Con il patteggiamento, Giovanni Toti rinuncia a qualsiasi difesa nel merito e, come detto, anche al processo con rito abbreviato, chiesto in precedenza. La Procura, che con la decisione di Toti di patteggiare vede de facto confermato il proprio impianto accusatorio, ha dato parere favorevole. L’ultima valutazione, ora, spetterà al giudice dell’indagine preliminare, che dirà l’ultima parola sul patteggiamento in un’udienza che verrà fissata a breve.
Il patteggiamento, proposta dalla Procura e che andava attuato entro il 15 settembre, non prevede l’accusa di corruzione che, di conseguenza, decade. Patteggia anche Paolo Signorini, ex presidente dell’Autorità portuale di Genova (3 anni e 6 mesi); ancora da definire la posizione dell’imprenditore Aldo Spinelli.

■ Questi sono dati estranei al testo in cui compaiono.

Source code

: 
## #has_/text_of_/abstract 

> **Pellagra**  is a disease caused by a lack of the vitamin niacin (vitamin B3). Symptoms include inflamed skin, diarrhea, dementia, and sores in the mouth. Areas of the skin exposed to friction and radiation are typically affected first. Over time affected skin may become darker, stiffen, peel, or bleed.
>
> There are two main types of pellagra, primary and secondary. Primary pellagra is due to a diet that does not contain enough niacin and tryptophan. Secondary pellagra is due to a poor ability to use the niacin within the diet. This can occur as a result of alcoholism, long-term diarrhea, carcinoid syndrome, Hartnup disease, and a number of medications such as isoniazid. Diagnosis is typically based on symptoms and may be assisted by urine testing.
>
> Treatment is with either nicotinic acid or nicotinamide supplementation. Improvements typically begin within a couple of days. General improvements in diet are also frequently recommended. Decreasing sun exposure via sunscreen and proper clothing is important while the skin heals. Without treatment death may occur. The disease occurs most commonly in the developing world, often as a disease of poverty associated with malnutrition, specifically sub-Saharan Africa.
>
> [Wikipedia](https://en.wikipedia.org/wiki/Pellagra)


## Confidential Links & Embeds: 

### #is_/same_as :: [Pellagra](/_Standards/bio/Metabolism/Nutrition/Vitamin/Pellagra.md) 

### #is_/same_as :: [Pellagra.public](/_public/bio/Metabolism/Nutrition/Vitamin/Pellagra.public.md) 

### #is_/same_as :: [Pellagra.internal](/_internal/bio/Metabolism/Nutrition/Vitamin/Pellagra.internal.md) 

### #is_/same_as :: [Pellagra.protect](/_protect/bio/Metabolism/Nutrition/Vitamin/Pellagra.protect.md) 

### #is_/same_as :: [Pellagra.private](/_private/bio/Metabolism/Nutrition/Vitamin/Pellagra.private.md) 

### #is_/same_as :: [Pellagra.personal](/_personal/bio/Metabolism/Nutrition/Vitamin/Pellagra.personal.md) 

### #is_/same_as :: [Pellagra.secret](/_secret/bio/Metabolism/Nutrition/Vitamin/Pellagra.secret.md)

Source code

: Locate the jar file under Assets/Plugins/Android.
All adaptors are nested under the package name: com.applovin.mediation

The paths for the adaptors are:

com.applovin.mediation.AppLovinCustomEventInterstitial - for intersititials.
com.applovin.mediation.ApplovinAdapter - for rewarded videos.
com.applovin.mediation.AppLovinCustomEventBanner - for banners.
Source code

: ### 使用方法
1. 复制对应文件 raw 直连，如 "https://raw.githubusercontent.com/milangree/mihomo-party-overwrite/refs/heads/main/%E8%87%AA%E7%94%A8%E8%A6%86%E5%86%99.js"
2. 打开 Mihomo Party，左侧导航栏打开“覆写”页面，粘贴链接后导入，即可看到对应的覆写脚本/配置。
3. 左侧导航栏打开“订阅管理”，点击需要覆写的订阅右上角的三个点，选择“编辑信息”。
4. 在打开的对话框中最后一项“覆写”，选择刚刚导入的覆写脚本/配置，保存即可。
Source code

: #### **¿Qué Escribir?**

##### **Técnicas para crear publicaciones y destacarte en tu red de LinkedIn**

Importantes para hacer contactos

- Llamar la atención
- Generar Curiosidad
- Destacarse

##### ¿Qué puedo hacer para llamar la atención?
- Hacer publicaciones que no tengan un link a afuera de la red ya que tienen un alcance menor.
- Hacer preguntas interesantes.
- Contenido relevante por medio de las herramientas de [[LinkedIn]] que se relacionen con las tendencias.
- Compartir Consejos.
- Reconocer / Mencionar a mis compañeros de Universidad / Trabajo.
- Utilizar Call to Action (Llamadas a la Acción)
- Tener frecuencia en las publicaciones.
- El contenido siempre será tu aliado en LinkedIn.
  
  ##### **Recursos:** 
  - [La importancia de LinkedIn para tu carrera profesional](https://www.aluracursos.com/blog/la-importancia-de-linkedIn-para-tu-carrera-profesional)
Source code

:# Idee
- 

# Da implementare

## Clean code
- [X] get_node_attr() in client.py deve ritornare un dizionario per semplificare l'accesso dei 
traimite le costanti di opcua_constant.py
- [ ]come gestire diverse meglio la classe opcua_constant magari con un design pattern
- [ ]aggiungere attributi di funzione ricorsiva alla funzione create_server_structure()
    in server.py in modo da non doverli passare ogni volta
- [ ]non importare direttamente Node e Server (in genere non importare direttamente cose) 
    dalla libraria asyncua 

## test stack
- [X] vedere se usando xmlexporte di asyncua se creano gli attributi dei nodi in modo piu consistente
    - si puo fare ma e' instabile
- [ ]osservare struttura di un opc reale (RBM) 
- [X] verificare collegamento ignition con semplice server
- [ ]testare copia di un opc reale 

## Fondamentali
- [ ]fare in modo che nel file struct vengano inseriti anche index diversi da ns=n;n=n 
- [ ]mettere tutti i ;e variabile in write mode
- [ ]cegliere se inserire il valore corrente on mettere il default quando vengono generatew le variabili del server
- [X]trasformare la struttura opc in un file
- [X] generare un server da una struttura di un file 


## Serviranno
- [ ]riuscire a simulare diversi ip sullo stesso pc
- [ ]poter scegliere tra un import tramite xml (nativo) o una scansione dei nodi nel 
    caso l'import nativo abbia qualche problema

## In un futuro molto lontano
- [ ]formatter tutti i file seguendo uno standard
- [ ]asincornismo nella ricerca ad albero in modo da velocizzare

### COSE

In virtù della legge Cartabia, se l’accordo verrà ratificato dal Giudice per l’udienza preliminare a cui spetta l’ultima parola, Giovanni Toti vedrà convertita la pena in 1.500 ore di lavori di pubblica utilità, oltre alla confisca di 84mila euro per i reati di corruzione impropria e finanziamento illecito dei partiti. Da par suo, successivamente all’arresto, l’ex governatore aveva sempre respinto l’accusa di corruzione, sostenendo la necessità di modificare la legge sul finanziamento ai partiti, legge la cui violazione è al centro del patteggiamento. Ed è stato poi lo stesso Toti a commentare questa nuova fase giudiziaria sul suo conto: “Come tutte le transazioni, anche questa suscita sentimenti opposti: da un lato, l’amarezza di non perseguire fino in fondo le nostre ragioni di innocenza, dall’altro, il sollievo di vederne riconoscere una buona parte. Resta quel reato ’di contesto’, definito corruzione impropria, legato non ad atti, ma ad atteggiamenti: un’accusa – sottolinea Toti – difficile da provare per la sua evanescenza, ma altrettanto difficile da smontare per le stesse ragioni”.